Material for this exercise START

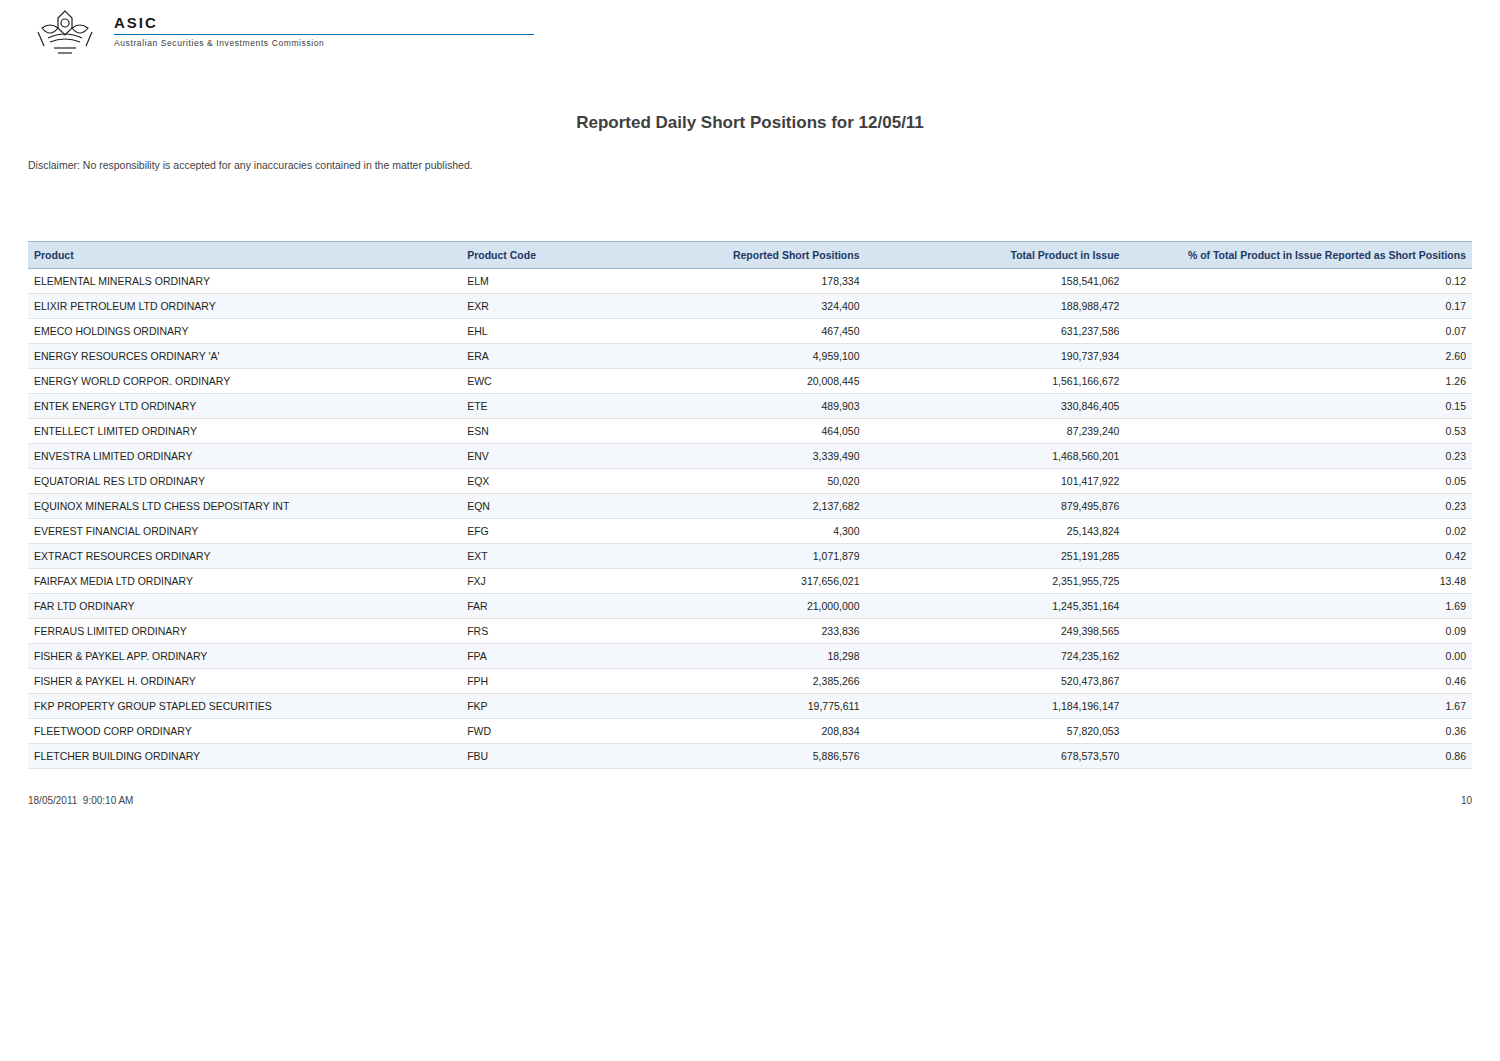ASIC
Australian Securities & Investments Commission
Reported Daily Short Positions for 12/05/11
Disclaimer: No responsibility is accepted for any inaccuracies contained in the matter published.
| Product | Product Code | Reported Short Positions | Total Product in Issue | % of Total Product in Issue Reported as Short Positions |
| --- | --- | --- | --- | --- |
| ELEMENTAL MINERALS ORDINARY | ELM | 178,334 | 158,541,062 | 0.12 |
| ELIXIR PETROLEUM LTD ORDINARY | EXR | 324,400 | 188,988,472 | 0.17 |
| EMECO HOLDINGS ORDINARY | EHL | 467,450 | 631,237,586 | 0.07 |
| ENERGY RESOURCES ORDINARY 'A' | ERA | 4,959,100 | 190,737,934 | 2.60 |
| ENERGY WORLD CORPOR. ORDINARY | EWC | 20,008,445 | 1,561,166,672 | 1.26 |
| ENTEK ENERGY LTD ORDINARY | ETE | 489,903 | 330,846,405 | 0.15 |
| ENTELLECT LIMITED ORDINARY | ESN | 464,050 | 87,239,240 | 0.53 |
| ENVESTRA LIMITED ORDINARY | ENV | 3,339,490 | 1,468,560,201 | 0.23 |
| EQUATORIAL RES LTD ORDINARY | EQX | 50,020 | 101,417,922 | 0.05 |
| EQUINOX MINERALS LTD CHESS DEPOSITARY INT | EQN | 2,137,682 | 879,495,876 | 0.23 |
| EVEREST FINANCIAL ORDINARY | EFG | 4,300 | 25,143,824 | 0.02 |
| EXTRACT RESOURCES ORDINARY | EXT | 1,071,879 | 251,191,285 | 0.42 |
| FAIRFAX MEDIA LTD ORDINARY | FXJ | 317,656,021 | 2,351,955,725 | 13.48 |
| FAR LTD ORDINARY | FAR | 21,000,000 | 1,245,351,164 | 1.69 |
| FERRAUS LIMITED ORDINARY | FRS | 233,836 | 249,398,565 | 0.09 |
| FISHER & PAYKEL APP. ORDINARY | FPA | 18,298 | 724,235,162 | 0.00 |
| FISHER & PAYKEL H. ORDINARY | FPH | 2,385,266 | 520,473,867 | 0.46 |
| FKP PROPERTY GROUP STAPLED SECURITIES | FKP | 19,775,611 | 1,184,196,147 | 1.67 |
| FLEETWOOD CORP ORDINARY | FWD | 208,834 | 57,820,053 | 0.36 |
| FLETCHER BUILDING ORDINARY | FBU | 5,886,576 | 678,573,570 | 0.86 |
18/05/2011 9:00:10 AM 10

Material for this exercise END

What is needed
Return the preceding entries exactly, each word as given, but leave out any picture.

Solution to this exercise
ASIC
Australian Securities & Investments Commission
Reported Daily Short Positions for 12/05/11
Disclaimer: No responsibility is accepted for any inaccuracies contained in the matter published.
| Product | Product Code | Reported Short Positions | Total Product in Issue | % of Total Product in Issue Reported as Short Positions |
| --- | --- | --- | --- | --- |
| ELEMENTAL MINERALS ORDINARY | ELM | 178,334 | 158,541,062 | 0.12 |
| ELIXIR PETROLEUM LTD ORDINARY | EXR | 324,400 | 188,988,472 | 0.17 |
| EMECO HOLDINGS ORDINARY | EHL | 467,450 | 631,237,586 | 0.07 |
| ENERGY RESOURCES ORDINARY 'A' | ERA | 4,959,100 | 190,737,934 | 2.60 |
| ENERGY WORLD CORPOR. ORDINARY | EWC | 20,008,445 | 1,561,166,672 | 1.26 |
| ENTEK ENERGY LTD ORDINARY | ETE | 489,903 | 330,846,405 | 0.15 |
| ENTELLECT LIMITED ORDINARY | ESN | 464,050 | 87,239,240 | 0.53 |
| ENVESTRA LIMITED ORDINARY | ENV | 3,339,490 | 1,468,560,201 | 0.23 |
| EQUATORIAL RES LTD ORDINARY | EQX | 50,020 | 101,417,922 | 0.05 |
| EQUINOX MINERALS LTD CHESS DEPOSITARY INT | EQN | 2,137,682 | 879,495,876 | 0.23 |
| EVEREST FINANCIAL ORDINARY | EFG | 4,300 | 25,143,824 | 0.02 |
| EXTRACT RESOURCES ORDINARY | EXT | 1,071,879 | 251,191,285 | 0.42 |
| FAIRFAX MEDIA LTD ORDINARY | FXJ | 317,656,021 | 2,351,955,725 | 13.48 |
| FAR LTD ORDINARY | FAR | 21,000,000 | 1,245,351,164 | 1.69 |
| FERRAUS LIMITED ORDINARY | FRS | 233,836 | 249,398,565 | 0.09 |
| FISHER & PAYKEL APP. ORDINARY | FPA | 18,298 | 724,235,162 | 0.00 |
| FISHER & PAYKEL H. ORDINARY | FPH | 2,385,266 | 520,473,867 | 0.46 |
| FKP PROPERTY GROUP STAPLED SECURITIES | FKP | 19,775,611 | 1,184,196,147 | 1.67 |
| FLEETWOOD CORP ORDINARY | FWD | 208,834 | 57,820,053 | 0.36 |
| FLETCHER BUILDING ORDINARY | FBU | 5,886,576 | 678,573,570 | 0.86 |
18/05/2011 9:00:10 AM 10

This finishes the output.